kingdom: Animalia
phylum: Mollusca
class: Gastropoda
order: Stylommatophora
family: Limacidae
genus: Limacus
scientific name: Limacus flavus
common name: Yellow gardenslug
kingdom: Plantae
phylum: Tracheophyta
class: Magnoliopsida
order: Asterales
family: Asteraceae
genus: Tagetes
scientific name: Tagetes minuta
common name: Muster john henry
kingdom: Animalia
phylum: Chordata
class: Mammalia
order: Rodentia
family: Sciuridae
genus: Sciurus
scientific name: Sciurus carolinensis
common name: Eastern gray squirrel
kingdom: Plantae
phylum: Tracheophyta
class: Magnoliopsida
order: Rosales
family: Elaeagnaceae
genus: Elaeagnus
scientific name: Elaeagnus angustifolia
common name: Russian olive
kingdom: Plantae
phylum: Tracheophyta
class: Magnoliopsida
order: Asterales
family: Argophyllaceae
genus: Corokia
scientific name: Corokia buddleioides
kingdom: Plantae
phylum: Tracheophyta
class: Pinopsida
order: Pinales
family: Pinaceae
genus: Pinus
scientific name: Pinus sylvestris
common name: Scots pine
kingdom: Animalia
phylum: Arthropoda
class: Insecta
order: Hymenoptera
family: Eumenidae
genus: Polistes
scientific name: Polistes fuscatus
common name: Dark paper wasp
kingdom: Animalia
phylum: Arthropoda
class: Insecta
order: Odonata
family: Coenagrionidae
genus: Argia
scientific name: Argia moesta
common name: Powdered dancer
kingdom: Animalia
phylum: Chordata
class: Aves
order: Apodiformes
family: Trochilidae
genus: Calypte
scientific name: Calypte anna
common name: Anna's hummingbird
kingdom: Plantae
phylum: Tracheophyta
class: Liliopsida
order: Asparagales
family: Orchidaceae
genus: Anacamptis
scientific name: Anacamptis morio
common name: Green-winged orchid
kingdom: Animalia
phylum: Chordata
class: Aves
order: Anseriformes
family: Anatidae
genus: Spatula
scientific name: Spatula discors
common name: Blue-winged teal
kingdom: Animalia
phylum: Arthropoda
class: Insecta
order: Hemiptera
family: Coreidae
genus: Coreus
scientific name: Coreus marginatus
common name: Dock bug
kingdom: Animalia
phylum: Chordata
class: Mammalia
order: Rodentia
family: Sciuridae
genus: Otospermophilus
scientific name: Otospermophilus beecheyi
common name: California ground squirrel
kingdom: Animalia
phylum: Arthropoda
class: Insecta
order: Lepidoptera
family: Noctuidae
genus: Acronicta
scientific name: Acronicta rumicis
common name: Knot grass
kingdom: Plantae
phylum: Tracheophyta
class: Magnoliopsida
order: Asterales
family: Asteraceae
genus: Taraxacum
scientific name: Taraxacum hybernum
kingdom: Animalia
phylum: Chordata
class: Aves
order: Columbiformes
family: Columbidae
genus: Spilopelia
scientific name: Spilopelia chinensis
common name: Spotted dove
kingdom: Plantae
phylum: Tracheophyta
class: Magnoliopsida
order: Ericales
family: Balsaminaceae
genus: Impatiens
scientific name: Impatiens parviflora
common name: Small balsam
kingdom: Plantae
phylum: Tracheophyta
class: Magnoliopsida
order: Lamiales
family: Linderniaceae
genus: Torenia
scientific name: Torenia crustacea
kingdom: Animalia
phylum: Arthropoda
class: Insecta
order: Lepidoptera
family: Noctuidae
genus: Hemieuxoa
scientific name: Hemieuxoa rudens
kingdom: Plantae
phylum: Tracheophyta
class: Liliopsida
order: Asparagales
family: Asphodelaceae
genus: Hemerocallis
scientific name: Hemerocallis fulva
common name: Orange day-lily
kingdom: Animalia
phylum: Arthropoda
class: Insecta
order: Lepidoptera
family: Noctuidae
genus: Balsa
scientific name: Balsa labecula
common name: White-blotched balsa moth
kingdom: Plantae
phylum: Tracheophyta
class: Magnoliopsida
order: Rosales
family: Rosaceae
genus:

==================================================

Please rewrite these lines with "common name" changed to "vernacular name" wherever it appears, leaving everything else the same.

kingdom: Animalia
phylum: Mollusca
class: Gastropoda
order: Stylommatophora
family: Limacidae
genus: Limacus
scientific name: Limacus flavus
vernacular name: Yellow gardenslug
kingdom: Plantae
phylum: Tracheophyta
class: Magnoliopsida
order: Asterales
family: Asteraceae
genus: Tagetes
scientific name: Tagetes minuta
vernacular name: Muster john henry
kingdom: Animalia
phylum: Chordata
class: Mammalia
order: Rodentia
family: Sciuridae
genus: Sciurus
scientific name: Sciurus carolinensis
vernacular name: Eastern gray squirrel
kingdom: Plantae
phylum: Tracheophyta
class: Magnoliopsida
order: Rosales
family: Elaeagnaceae
genus: Elaeagnus
scientific name: Elaeagnus angustifolia
vernacular name: Russian olive
kingdom: Plantae
phylum: Tracheophyta
class: Magnoliopsida
order: Asterales
family: Argophyllaceae
genus: Corokia
scientific name: Corokia buddleioides
kingdom: Plantae
phylum: Tracheophyta
class: Pinopsida
order: Pinales
family: Pinaceae
genus: Pinus
scientific name: Pinus sylvestris
vernacular name: Scots pine
kingdom: Animalia
phylum: Arthropoda
class: Insecta
order: Hymenoptera
family: Eumenidae
genus: Polistes
scientific name: Polistes fuscatus
vernacular name: Dark paper wasp
kingdom: Animalia
phylum: Arthropoda
class: Insecta
order: Odonata
family: Coenagrionidae
genus: Argia
scientific name: Argia moesta
vernacular name: Powdered dancer
kingdom: Animalia
phylum: Chordata
class: Aves
order: Apodiformes
family: Trochilidae
genus: Calypte
scientific name: Calypte anna
vernacular name: Anna's hummingbird
kingdom: Plantae
phylum: Tracheophyta
class: Liliopsida
order: Asparagales
family: Orchidaceae
genus: Anacamptis
scientific name: Anacamptis morio
vernacular name: Green-winged orchid
kingdom: Animalia
phylum: Chordata
class: Aves
order: Anseriformes
family: Anatidae
genus: Spatula
scientific name: Spatula discors
vernacular name: Blue-winged teal
kingdom: Animalia
phylum: Arthropoda
class: Insecta
order: Hemiptera
family: Coreidae
genus: Coreus
scientific name: Coreus marginatus
vernacular name: Dock bug
kingdom: Animalia
phylum: Chordata
class: Mammalia
order: Rodentia
family: Sciuridae
genus: Otospermophilus
scientific name: Otospermophilus beecheyi
vernacular name: California ground squirrel
kingdom: Animalia
phylum: Arthropoda
class: Insecta
order: Lepidoptera
family: Noctuidae
genus: Acronicta
scientific name: Acronicta rumicis
vernacular name: Knot grass
kingdom: Plantae
phylum: Tracheophyta
class: Magnoliopsida
order: Asterales
family: Asteraceae
genus: Taraxacum
scientific name: Taraxacum hybernum
kingdom: Animalia
phylum: Chordata
class: Aves
order: Columbiformes
family: Columbidae
genus: Spilopelia
scientific name: Spilopelia chinensis
vernacular name: Spotted dove
kingdom: Plantae
phylum: Tracheophyta
class: Magnoliopsida
order: Ericales
family: Balsaminaceae
genus: Impatiens
scientific name: Impatiens parviflora
vernacular name: Small balsam
kingdom: Plantae
phylum: Tracheophyta
class: Magnoliopsida
order: Lamiales
family: Linderniaceae
genus: Torenia
scientific name: Torenia crustacea
kingdom: Animalia
phylum: Arthropoda
class: Insecta
order: Lepidoptera
family: Noctuidae
genus: Hemieuxoa
scientific name: Hemieuxoa rudens
kingdom: Plantae
phylum: Tracheophyta
class: Liliopsida
order: Asparagales
family: Asphodelaceae
genus: Hemerocallis
scientific name: Hemerocallis fulva
vernacular name: Orange day-lily
kingdom: Animalia
phylum: Arthropoda
class: Insecta
order: Lepidoptera
family: Noctuidae
genus: Balsa
scientific name: Balsa labecula
vernacular name: White-blotched balsa moth
kingdom: Plantae
phylum: Tracheophyta
class: Magnoliopsida
order: Rosales
family: Rosaceae
genus:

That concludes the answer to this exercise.